Is possible there are some variables that are not well isolated one thread from the other? The only communication between threads should be the tt.

Re: stockfish threading model

Posted: Fri May 13, 2016 10:02 pm
by flok
cdani wrote:
flok wrote: I googled for more details, couldn't find them. But I wonder: is there more to it? Because a quick test showed no improvement here compared to a single threaded version of my program (also without locking in the tt). Also in the output I see each thread return the same pv with each thread contiously finishing an iteration at the same moment. I tried starting thread x at iteration level 1 + x (iteration level: search-depth) or even 1 + x * 2 but in both cases in only 1 or 2 maybe 3 steps they end up in that same-pv-same-depth situation.
Is possible there are some variables that are not well isolated one thread from the other? The only communication between threads should be the tt.
Hmm I don't think so. If there would be, then it would be unprotected (eg no locking, barriers, etc) access (because only my tt implementation uses locks) and that would show up when I run things in helgrind (valgrind for threading).
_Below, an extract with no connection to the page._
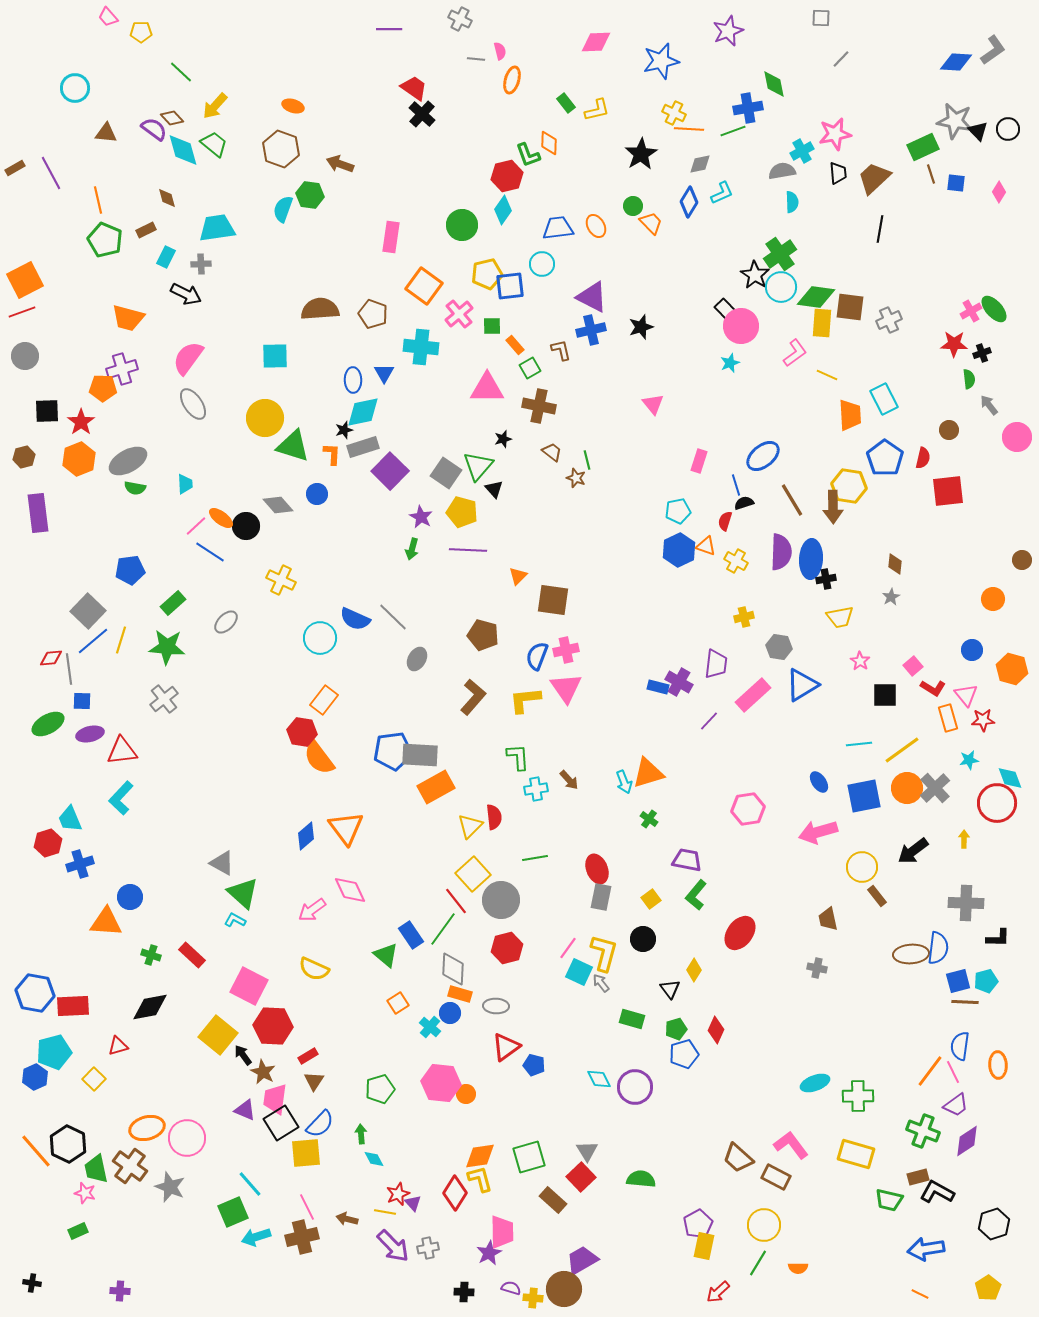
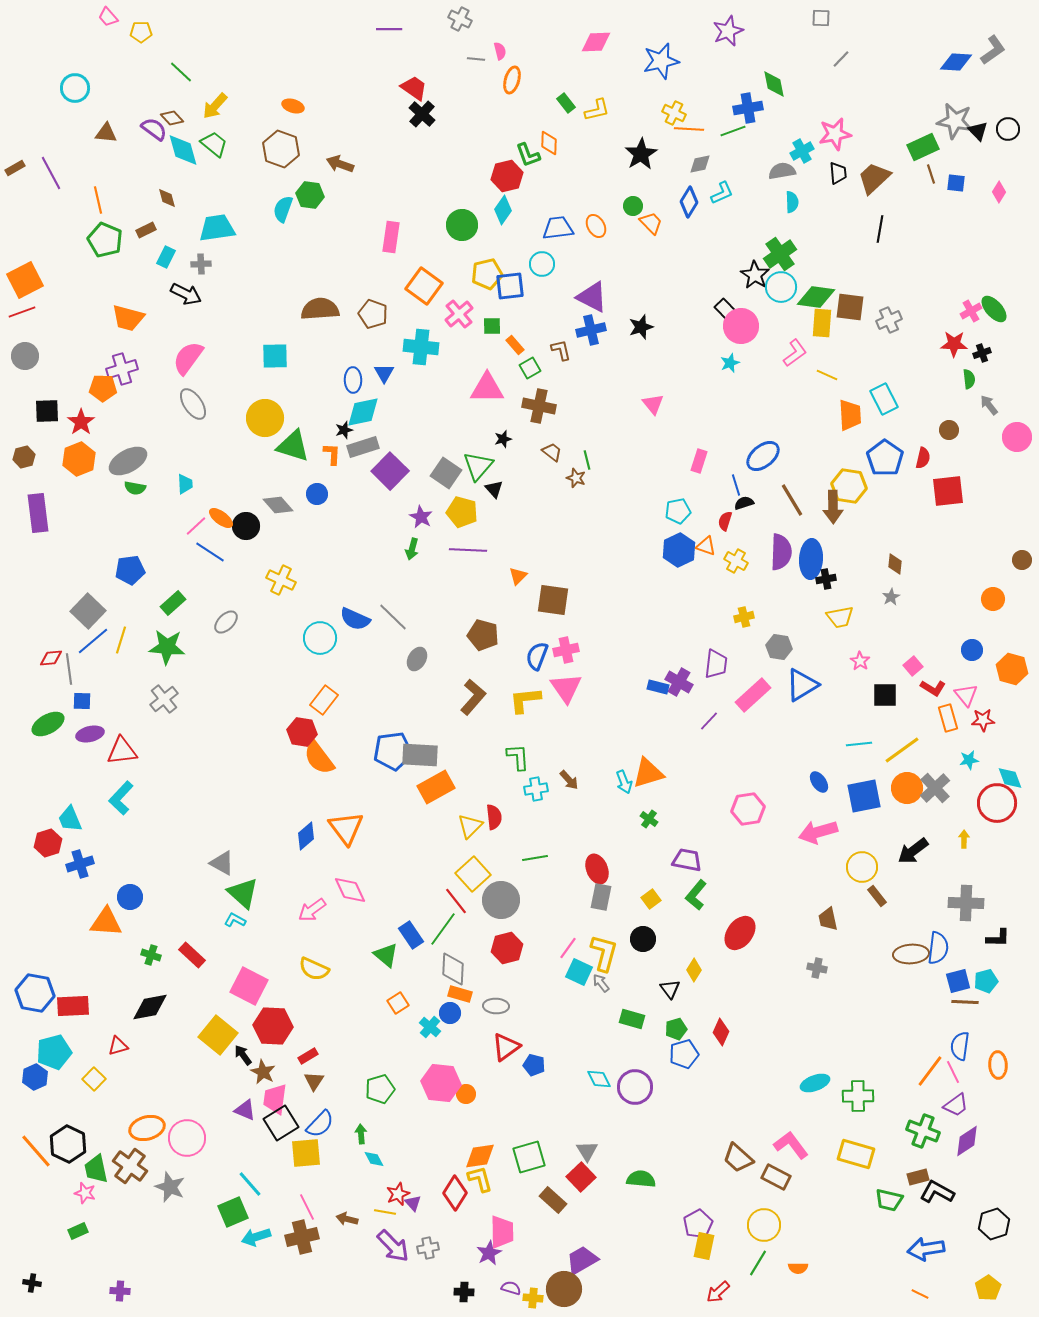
red diamond at (716, 1030): moved 5 px right, 2 px down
Re: stockfish threading model

Posted: Fri May 13, 2016 10:09 pm
by cdani
flok wrote: Hmm I don't think so. If there would be, then it would be unprotected (eg no locking, barriers, etc) access (because only my tt implementation uses locks) and that would show up when I run things in helgrind (valgrind for threading).
Don't think locking is that important or have noticeable effects. Andscacs shares tt and like 5 other small hashes like pawn hash between threads, and does nothing to prevent problems. No locking, no nothing. And all works nicely even at 31 threads.